## Exercise requirements
With the images removed, return every line below exactly as it reads.

Dataset extract below:

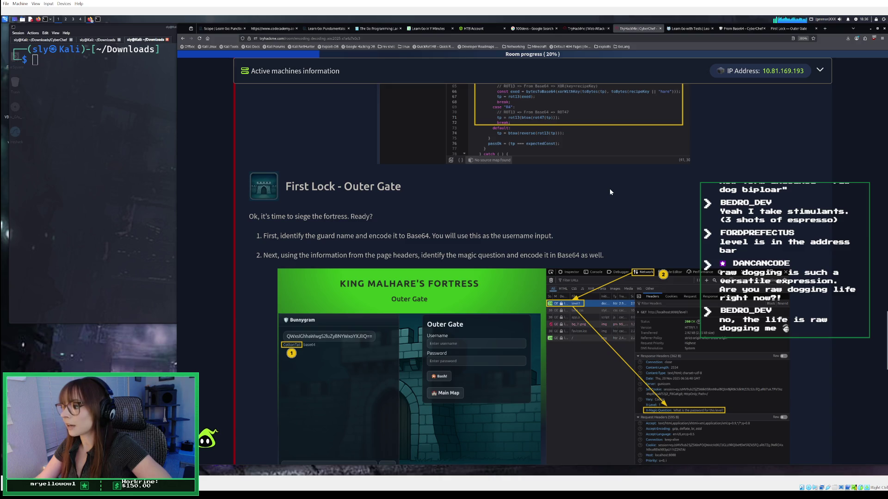
Base64-encode the guard name CottonTail to Q290dG9uVGFpbA== with To Base64 and copy it.
left_click(736, 29)
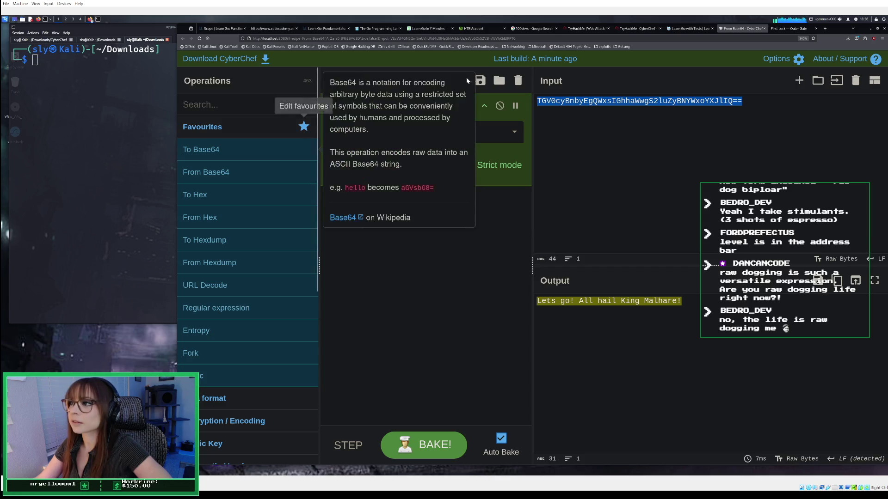
left_click(517, 81)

End of Dataset extract.

## Answer to this task
Base64-encode the guard name CottonTail to Q290dG9uVGFpbA== with To Base64 and copy it.
left_click(736, 29)
left_click(517, 81)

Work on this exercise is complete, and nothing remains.